- GDP (PPP):
- $1.3 trillion
- 3.1% growth
- 2.9% 5-year compound annual growth
- $55,724 per capita
- Inflation (CPI):
- FDI Inflow:
Taiwan’s economic freedom score is 80.1, making its economy the 6th freest in the 2022 Index. Taiwan is ranked 3rd among 39 countries in the Asia–Pacific region, and its overall score is above the regional and world averages.
Taiwan is one of the few countries in the world to have experienced continuous economic growth during the past five years. Economic freedom has increased significantly during that period as well. With strong scores across the board boosted by increases in judicial effectiveness and labor freedom, Taiwan has recorded a 3.6-point overall gain of economic freedom since 2017 and has made it over the threshold into the top, “Free” Index category for the first time.

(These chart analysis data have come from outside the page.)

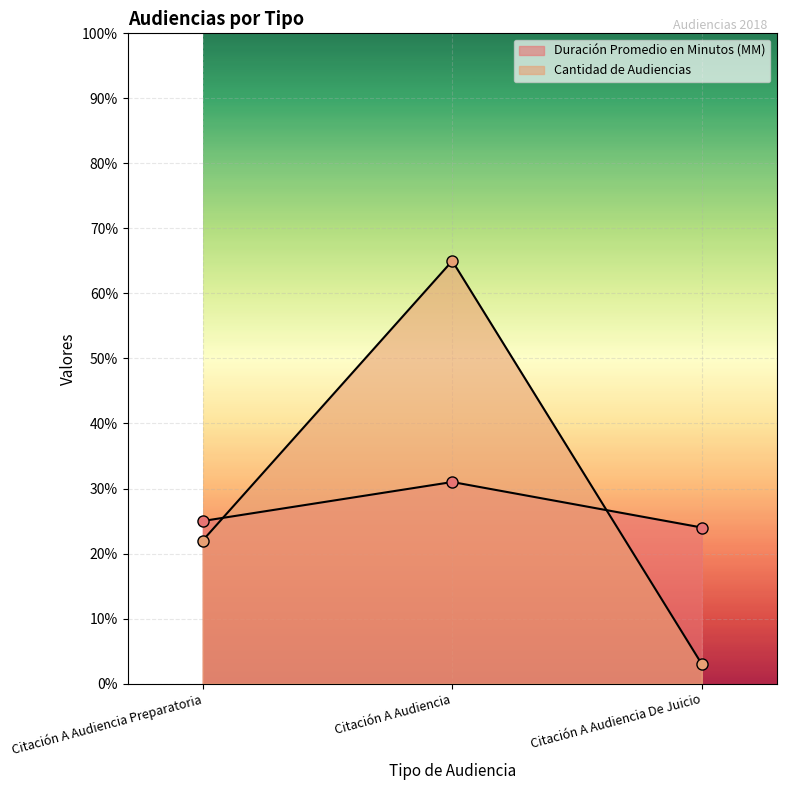

What is the label of the 2nd point from the left?

Citación A Audiencia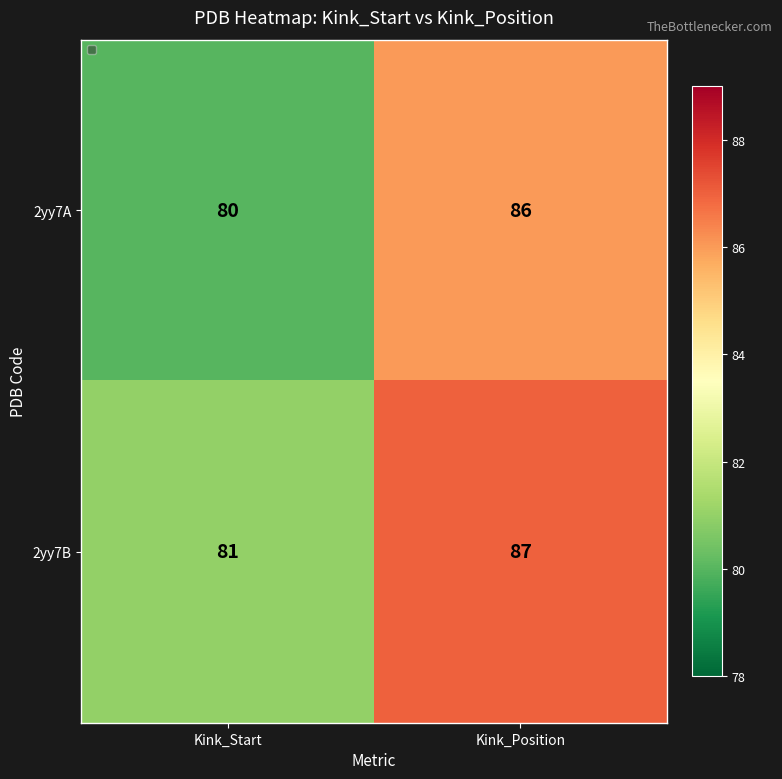

At which label is 2yy7A closest to 83?

Kink_Start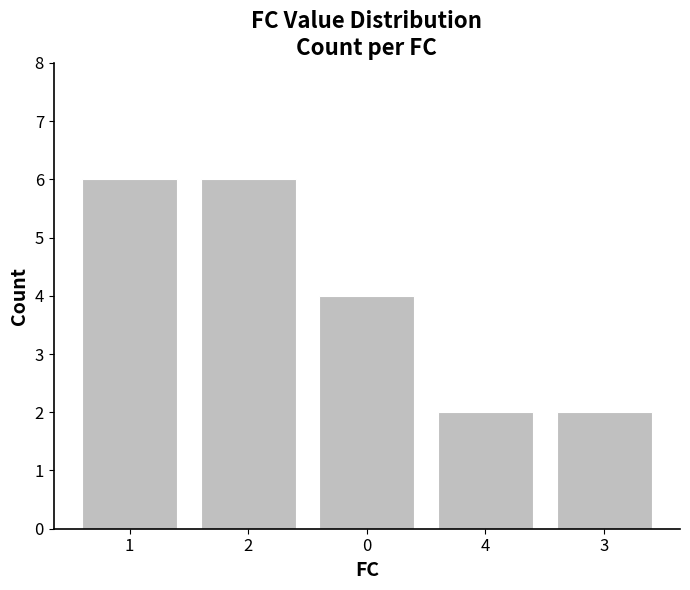

At which label does the data first exceed 4?

1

Additional improvements in business freedom and financial freedom would propel economic freedom even higher.
IMPACT OF COVID-19: As of December 1, 2021, 848 deaths had been attributed to the pandemic in Taiwan, and the government’s response to the crisis ranked 94th among the countries included in this Index in terms of its stringency. The economy continued to grow in 2020, expanding by 3.1 percent.

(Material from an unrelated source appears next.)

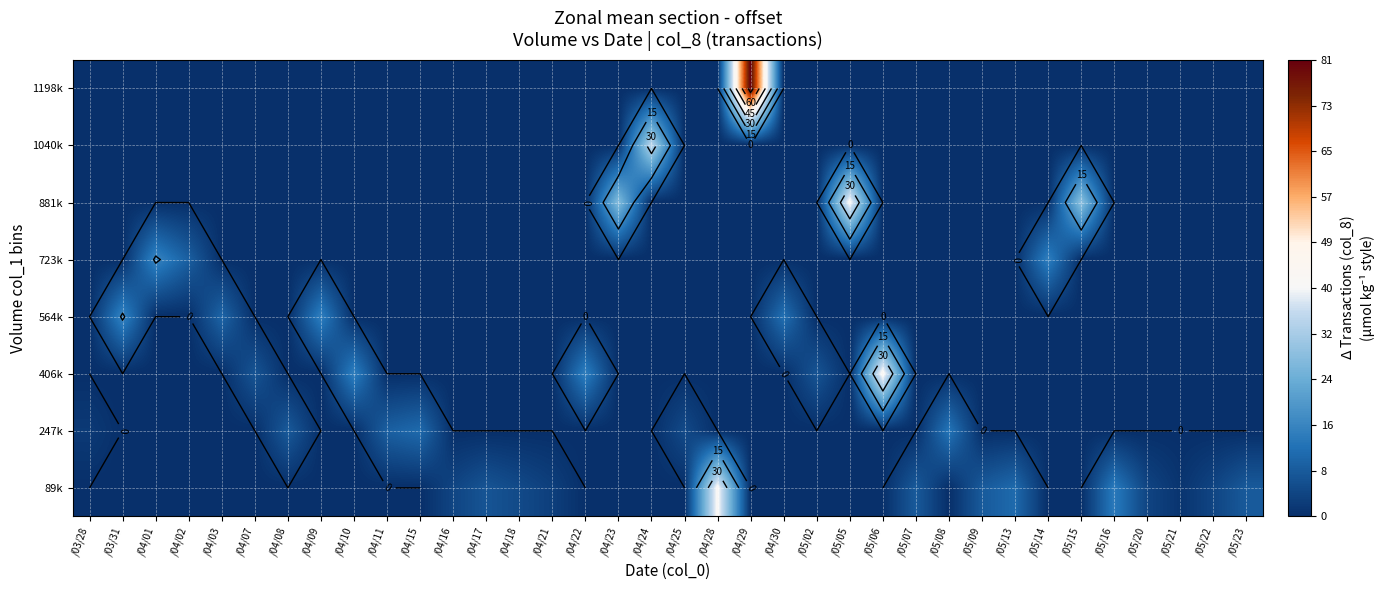

Which has a higher value, /05/22 or /04/02?

/05/22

Taiwan’s multiparty democracy operates under a 1947 constitution that was drawn up originally to include all of China. Its economy is one of the wealthiest in Asia. The Democratic Progressive Party returned to power when Tsai Ing-wen was elected president in 2016. Against the backdrop of the 2019–2020 Hong Kong protests and threats from China, President Tsai secured reelection in a landslide victory in 2020. China’s ongoing attempts to isolate Taiwan diplomatically hinder its economic growth and threaten its presence in overseas markets. Taiwan’s trade-dependent economy is driven by a competitive manufacturing sector that encompasses electronics, machinery, petrochemicals, and information and communication technology products.
Rule of Law
Property rights and secured interests are enforced, and the recording system is reliable. Enforcement of contracts is strong. The judiciary is independent, and the court system is largely free from political interference. The government has implemented laws, regulations, and penalties to combat corruption including in public procurement. While corruption is much less prevalent today, it remains a problem, given that politics and big business are closely intertwined.
The top individual income tax rate is 40 percent, and the top corporate tax rate is 20 percent. Other taxes include a value-added tax. The overall tax burden equals 9.0 percent of total domestic income. Government spending has amounted to 17.6 percent of total output (GDP) over the past three years, and budget deficits have averaged 2.6 percent of GDP. Public debt is equivalent to 33.7 percent of GDP.
Rules promulgated in 2016 that mandated a 60-day public comment period for draft laws and regulations have not been applied consistently. The Middle-Aged and Elderly Employment Promotion Act was passed in 2019 to expand employment opportunities for workers above 45 years of age. The government subsidizes research and development to accelerate industrial transformation that would boost domestic demand and external market expansion.
Taiwan has six preferential trade agreements in force. The trade-weighted average tariff rate is 2.0 percent, and 391 nontariff measures are in effect. Some agricultural imports face additional barriers. A relatively well-developed investment framework facilitates the flow of goods and capital. The financial sector, dominated by banking, has gradually become more competitive and offers a range of financial instruments to investors on market terms.